As noted already, there are problematic self-dealing transactions which we proscribe in the future, prohibiting any further family transactions. Alco would have us adopt its fair market valuations for the trucks and equipment acquired from G&L Leasing (owned by Mrs. Adcock) and trucks and equipment (not everything is a truck but "truck" is an adequate generic term) acquired from her son who is the company's current president, T.R. Adcock. We find these valuations to be tainted by self-interest and not independently verified.36 We therefore adopt DRA's valuation for ratemaking. We adopt Alco's forecast for the purchase of three new trucks but we condition rate recovery on Alco demonstrating to the Commission's Division of Audits and Water that the trucks were purchased in an arms-length transaction from a commercial seller of trucks not related to the Adcock family.
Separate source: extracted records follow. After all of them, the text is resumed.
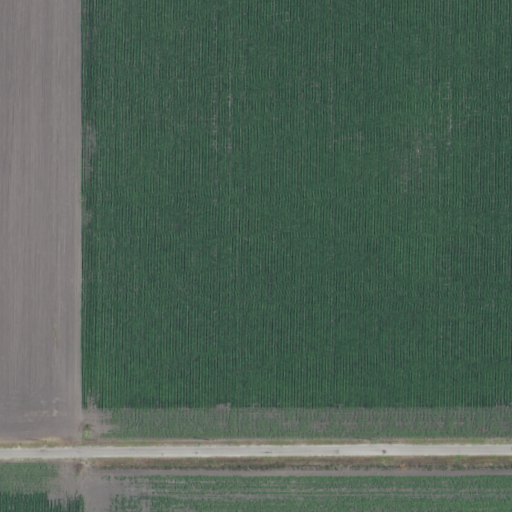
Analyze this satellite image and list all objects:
road: (256, 453)
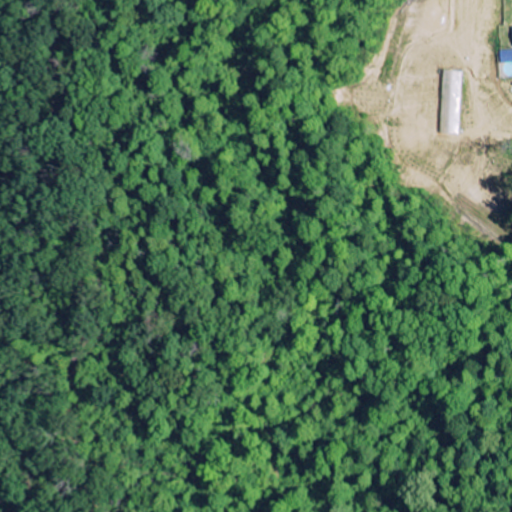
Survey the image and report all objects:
building: (504, 58)
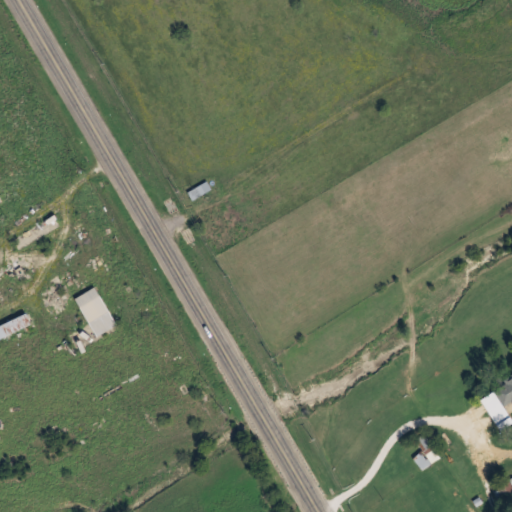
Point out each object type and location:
building: (199, 190)
road: (172, 255)
building: (96, 312)
building: (14, 325)
building: (499, 403)
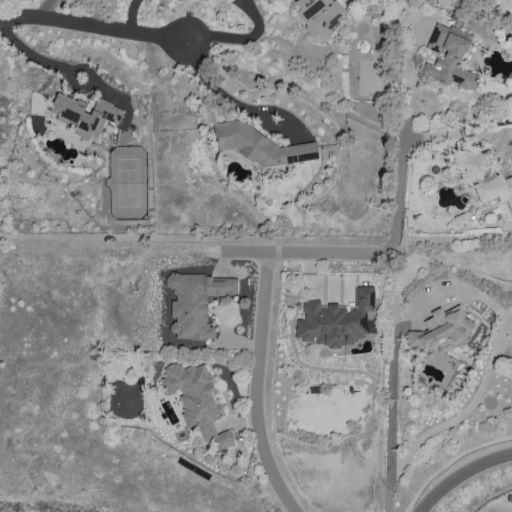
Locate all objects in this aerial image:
road: (42, 10)
road: (129, 16)
building: (318, 16)
road: (93, 27)
road: (240, 36)
building: (449, 58)
road: (67, 66)
road: (227, 99)
building: (84, 115)
road: (456, 133)
building: (261, 146)
building: (482, 178)
building: (460, 220)
road: (117, 238)
road: (454, 239)
road: (361, 252)
building: (194, 304)
building: (335, 321)
building: (438, 329)
road: (494, 352)
road: (258, 387)
building: (196, 401)
road: (391, 406)
road: (462, 482)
Alco has previously used equipment owned by G&L Leasing, which was owned by Mrs. Adcock, an Alco shareholder and Mother of the current president, T.R. Adcock. There is no dispute the equipment was used by Alco and title is now held by Alco. (Alco Opening Brief at 24-25.)

Alco proposes to use a "fair market value" of $109,39037 for numerous items previously leased from G&L Leasing. DRA argues that the transaction is inherently unreasonable between related parties and proposes instead that ratepayers should only pay for the net book value of $32,35038 remaining on the books of G&L Leasing. If G&L Leasing could actually sell this equipment on the open market at the alleged fair market value it would have a gain of $77,040 over its remaining book value.
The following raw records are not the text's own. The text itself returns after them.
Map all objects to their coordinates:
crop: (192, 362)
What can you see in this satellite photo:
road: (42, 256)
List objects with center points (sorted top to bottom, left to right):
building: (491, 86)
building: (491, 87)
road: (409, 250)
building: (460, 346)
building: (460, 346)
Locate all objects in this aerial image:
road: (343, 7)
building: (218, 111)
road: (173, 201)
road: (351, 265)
Ratepayers have been paying the lease charges on this equipment and should not pay an inflated valuation on the residual use of this equipment. A basic tenet of regulation of a public utility is that rate base cannot be inflated by reselling assets (or even whole companies) simply to reflect a new "market" value in excess of the remaining book value. We adopt DRA's valuation of $32,350.

In a second example of self-dealing the applicant would have us adopt a fair market valuation, not independently verified in the record, of $201,530.39 DRA proposes instead the net book value remaining on this equipment of $109,540. Ratepayers have been paying the lease charges on this equipment and should not pay an inflated valuation on the residual use of this equipment. We adopt DRA's valuation of $109,540.
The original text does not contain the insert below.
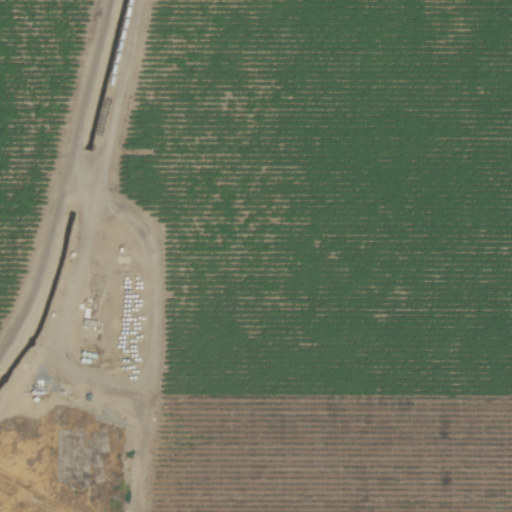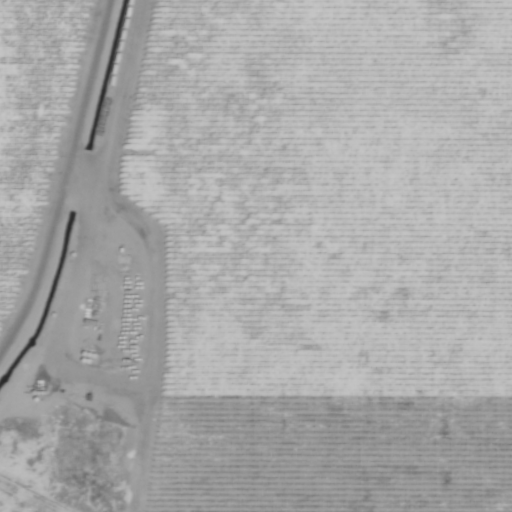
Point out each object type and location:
road: (92, 209)
crop: (256, 256)
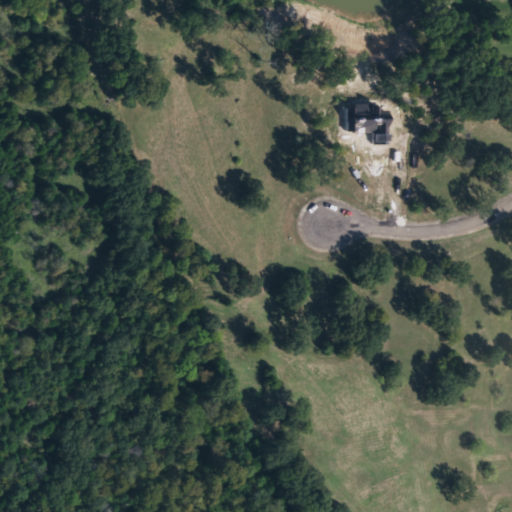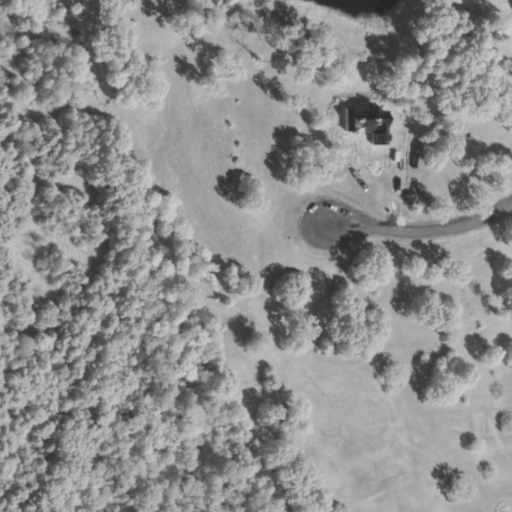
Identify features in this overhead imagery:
road: (421, 230)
Alco proposes to acquire three new large work trucks to support its capital improvements and ongoing maintenance. DRA opposes the $177,464 cost of the acquisition of the new trucks arguing the current fleet is sufficient in size to meet Alco's needs. At $59,154 each, these are clearly large specialized trucks and for a company the size of Alco reflect a major acquisition. Elsewhere, we authorize the construction of three of the six proposed new wells (three previously approved in Resolution W-4577), as well as the various items in the settlement agreement.40 We therefore find that Alco is persuasive that it has need of these three trucks. As with all disputed capital acquisitions, we are conditioning rate recovery so that Alco must file an advice letter to recover the revenue requirement only after acquiring the trucks with a cap of $177,464. Additionally, Alco must document for the advice letter that the trucks were obtained at a fair commercial price in an arms-length transaction from an unrelated business entity.

36 Any such equipment valuation would be beyond the typical scope of Alco's independent audit by a certified public accountant; it would be done instead by an equipment broker or evaluator.

37 Ex. D-1 at Table 14-B on at 14-8. ($36,000 + $73,390 = $109,390.)

38 Id. ($15,220 + $17,130 = $32,350.

39 Ex. D-1 at table 14-A on at 14-6.

40 "Alco and DRA have reached agreement that Alco will install approximately one mile of various sized new water mains in years 2010, 2011 and 2012, approximately 80 service line replacements during those years, and approximately 12 sample tap/blow-off assemblies, as well as the 5 million gallon storage tank required by federal court order." (Alco Opening Brief at 23.)